The creation of an Afghan internment regime appears to have been introduced largely at the behest of the United States, in order to facilitate the handover of U.S. held detainees, and satisfy the U.S. desire for a lasting internment system on the Afghan side into which it could continue to transfer future captures. Read more

DC Circuit, Want to Rethink that Habeas Ruling?

Back in May, the DC Circuit decided that detainees at Bagram Air Force base were not entitled to habeas corpus because, since the base is in an active war zone, it would be unduly burdensome for the government to hold a real hearing.

I’m wondering if the DC Circuit would like to rethink that decision?

After all, in July, the Afghans proved themselves capable of holding a trial in the very same base in which Americans claim to be helpless to do the same, relying on assistance from US military lawyers who claim to be unable to hold their own meaningful hearings.

The chief judge asked God’s forgiveness if he had reached the wrong decision, and then he sentenced four members of an Afghan family charged with making bombs: two brothers to 10 years in prison and two other family members to time already served.

The courtroom, deep inside the American-run detention center in Parwan, erupted. The prosecutors complained that the sentences were too light, and the defense lawyers protested that they were too heavy; one of the defendants, Masri Gul, said he had not been allowed to examine the evidence; and the guards tried to quiet everyone.

[snip]

The American military made a great effort to showcase the bomb-making trial as a symbol of the transfer of authority, inviting Afghan and Western news media. However, the judges’ verdict seemed to depend in large part on crucial forensic work primarily from American technicians, and over all, Americans will continue to play a substantial role in decisions about the transfer of detainees. So far, Afghan and American officials have identified 110 cases for Afghan trials.

If a bunch of US military lawyers are already actively involved in hearings in Afghanistan (ones they’re proud enough to turn into a press spectacle), and if Afghans can pull a trial off, then doesn’t it follow the American military can muster some kind of real review of detainees?

Add in the fact that–as Spencer describes it–this base is looking more and more like an American exurb, down to the traffic jams and the road named Disney.

More notable than the overstuffed runways is the over-driven road.

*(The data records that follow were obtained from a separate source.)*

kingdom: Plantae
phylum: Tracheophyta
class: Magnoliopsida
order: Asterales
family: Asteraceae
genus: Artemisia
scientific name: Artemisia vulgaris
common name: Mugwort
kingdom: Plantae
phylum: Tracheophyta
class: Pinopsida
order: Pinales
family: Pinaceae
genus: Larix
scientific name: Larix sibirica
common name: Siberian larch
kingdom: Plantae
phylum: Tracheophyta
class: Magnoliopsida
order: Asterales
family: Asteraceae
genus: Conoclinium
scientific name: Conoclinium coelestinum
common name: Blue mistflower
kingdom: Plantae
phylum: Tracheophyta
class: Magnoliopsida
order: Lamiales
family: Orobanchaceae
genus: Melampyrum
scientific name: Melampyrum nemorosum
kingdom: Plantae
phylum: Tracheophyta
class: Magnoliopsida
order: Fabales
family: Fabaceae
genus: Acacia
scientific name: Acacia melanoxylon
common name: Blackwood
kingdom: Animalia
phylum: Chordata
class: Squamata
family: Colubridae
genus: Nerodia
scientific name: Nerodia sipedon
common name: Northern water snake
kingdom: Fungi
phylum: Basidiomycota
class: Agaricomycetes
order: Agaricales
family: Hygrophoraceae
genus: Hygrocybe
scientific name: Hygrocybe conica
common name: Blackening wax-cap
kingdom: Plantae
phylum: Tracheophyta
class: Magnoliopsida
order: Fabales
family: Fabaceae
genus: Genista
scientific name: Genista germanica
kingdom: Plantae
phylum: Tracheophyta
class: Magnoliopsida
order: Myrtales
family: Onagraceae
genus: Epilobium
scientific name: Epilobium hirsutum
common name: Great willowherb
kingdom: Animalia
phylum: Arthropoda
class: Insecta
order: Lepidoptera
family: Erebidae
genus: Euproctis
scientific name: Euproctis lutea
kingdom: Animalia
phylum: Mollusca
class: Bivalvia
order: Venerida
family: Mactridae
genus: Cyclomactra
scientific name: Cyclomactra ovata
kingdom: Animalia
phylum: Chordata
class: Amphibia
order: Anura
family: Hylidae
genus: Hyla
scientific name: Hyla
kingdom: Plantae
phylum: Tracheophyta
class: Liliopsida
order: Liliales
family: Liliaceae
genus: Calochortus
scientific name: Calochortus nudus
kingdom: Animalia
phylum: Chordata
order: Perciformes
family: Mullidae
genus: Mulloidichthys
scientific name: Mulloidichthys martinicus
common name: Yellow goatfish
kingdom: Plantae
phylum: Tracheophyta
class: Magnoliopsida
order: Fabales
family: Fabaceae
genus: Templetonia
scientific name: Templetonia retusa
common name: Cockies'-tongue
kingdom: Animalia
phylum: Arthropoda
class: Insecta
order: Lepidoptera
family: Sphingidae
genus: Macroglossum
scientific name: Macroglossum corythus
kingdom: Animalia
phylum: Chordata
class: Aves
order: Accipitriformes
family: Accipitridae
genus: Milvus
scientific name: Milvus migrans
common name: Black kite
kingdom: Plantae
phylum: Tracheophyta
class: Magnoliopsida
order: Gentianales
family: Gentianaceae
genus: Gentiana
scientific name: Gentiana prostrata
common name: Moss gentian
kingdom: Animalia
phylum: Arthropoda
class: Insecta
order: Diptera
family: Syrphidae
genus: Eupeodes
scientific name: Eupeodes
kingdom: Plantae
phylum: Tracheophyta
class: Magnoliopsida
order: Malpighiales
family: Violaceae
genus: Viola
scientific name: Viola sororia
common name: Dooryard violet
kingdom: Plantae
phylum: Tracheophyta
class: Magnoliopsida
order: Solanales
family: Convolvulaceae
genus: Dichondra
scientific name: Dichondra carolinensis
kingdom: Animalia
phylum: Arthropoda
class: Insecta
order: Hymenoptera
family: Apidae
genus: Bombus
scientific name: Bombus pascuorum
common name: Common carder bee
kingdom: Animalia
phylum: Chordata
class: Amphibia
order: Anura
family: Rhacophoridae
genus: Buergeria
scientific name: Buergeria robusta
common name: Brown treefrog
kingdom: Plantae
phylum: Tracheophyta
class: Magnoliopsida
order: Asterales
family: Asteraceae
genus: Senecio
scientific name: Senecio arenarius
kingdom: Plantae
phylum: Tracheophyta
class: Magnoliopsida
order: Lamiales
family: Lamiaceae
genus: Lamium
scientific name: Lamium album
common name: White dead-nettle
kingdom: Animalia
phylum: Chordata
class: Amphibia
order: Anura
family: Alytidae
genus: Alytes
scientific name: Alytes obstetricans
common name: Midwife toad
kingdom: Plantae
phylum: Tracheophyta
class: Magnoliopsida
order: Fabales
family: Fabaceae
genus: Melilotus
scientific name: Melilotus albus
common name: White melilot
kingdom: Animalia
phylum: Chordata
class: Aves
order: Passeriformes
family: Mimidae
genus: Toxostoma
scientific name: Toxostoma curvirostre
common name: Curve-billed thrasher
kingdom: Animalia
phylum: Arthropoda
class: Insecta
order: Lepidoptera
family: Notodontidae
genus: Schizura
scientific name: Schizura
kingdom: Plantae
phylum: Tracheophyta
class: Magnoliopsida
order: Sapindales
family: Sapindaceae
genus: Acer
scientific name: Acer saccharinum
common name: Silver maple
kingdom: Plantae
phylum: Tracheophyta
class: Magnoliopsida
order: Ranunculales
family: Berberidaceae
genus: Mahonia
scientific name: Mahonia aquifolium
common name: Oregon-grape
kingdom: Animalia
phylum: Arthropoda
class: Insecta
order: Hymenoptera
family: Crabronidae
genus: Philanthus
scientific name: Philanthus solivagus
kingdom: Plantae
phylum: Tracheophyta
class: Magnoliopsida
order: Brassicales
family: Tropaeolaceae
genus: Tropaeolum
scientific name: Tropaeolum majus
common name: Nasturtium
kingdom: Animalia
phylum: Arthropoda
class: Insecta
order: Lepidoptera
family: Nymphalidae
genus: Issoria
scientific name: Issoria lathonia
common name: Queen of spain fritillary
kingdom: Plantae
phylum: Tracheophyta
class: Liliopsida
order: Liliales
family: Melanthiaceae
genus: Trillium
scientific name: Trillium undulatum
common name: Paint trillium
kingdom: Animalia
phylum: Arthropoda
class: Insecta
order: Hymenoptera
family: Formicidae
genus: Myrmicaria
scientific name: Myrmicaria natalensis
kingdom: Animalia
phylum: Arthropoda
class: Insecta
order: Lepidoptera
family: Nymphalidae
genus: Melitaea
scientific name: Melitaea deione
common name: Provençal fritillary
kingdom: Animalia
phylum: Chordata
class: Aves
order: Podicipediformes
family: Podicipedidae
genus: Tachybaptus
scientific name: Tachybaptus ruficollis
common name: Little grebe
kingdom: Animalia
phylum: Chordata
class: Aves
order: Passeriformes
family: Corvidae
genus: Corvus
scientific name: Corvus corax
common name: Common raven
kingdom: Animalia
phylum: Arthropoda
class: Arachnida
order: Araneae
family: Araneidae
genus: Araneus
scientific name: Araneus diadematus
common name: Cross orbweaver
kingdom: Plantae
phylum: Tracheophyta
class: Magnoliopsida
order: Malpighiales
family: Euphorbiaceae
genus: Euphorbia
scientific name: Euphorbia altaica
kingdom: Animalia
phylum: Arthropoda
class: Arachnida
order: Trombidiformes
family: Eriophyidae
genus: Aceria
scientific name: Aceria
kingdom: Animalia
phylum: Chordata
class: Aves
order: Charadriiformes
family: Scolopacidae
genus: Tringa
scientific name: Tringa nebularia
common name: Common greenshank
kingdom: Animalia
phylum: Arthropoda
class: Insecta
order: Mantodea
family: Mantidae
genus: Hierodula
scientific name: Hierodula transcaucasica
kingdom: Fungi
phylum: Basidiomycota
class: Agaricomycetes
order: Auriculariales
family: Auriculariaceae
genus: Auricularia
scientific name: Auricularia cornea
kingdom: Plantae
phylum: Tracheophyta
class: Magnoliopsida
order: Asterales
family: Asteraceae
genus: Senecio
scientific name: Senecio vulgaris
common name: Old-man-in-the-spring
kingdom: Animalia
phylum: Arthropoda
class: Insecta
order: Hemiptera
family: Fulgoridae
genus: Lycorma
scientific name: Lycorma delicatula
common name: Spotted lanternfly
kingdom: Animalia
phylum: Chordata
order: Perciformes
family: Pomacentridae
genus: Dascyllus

Disney Drive, the main thoroughfare that rings the eight-square-mile base, used to feature pedestrians with reflective sashes over their PT uniforms carrying Styrofoam boxes of leftovers out of the mess halls. And those guys are still there.

But now the western part of Disney is a two-lane parking lot of Humvees, flamboyant cargo big-rigs from Pakistan known as jingle trucks, yellow DHL shipping vans, contractor vehicles and mud-caked flatbeds. If the Navy could figure out a way to bring a littoral-combat ship to a landlocked country, it would idle on Disney.

Expect to wait an eternity if you want to pull out onto the road. Cross the street at your own risk.

Then there are all the new facilities. West Disney has a fresh coat of cement –- something that’s easy to come by, now that the Turkish firm Yukcel manufactures cement right inside Bagram’s walls.

There on the flightline: the skeletons of new hangars. New towers with particleboard for terraces. A skyline of cranes. The omnipresent plastic banner on a girder-and-cement seedling advertising a new project built by cut-rate labor paid by Inglett and Stubbs International.

If we’re going to build infrastructure for a permanent empire in Afghanistan, then we ought to build in all the things empires bring, like real judicial systems.

Seriously. With all this building and trialing and whatnot, the DC Circuit now looks like a collection of chumps buying a transparent government lie about the ability to hold hearings. Isn’t it time to rethink habeas in Afghanistan?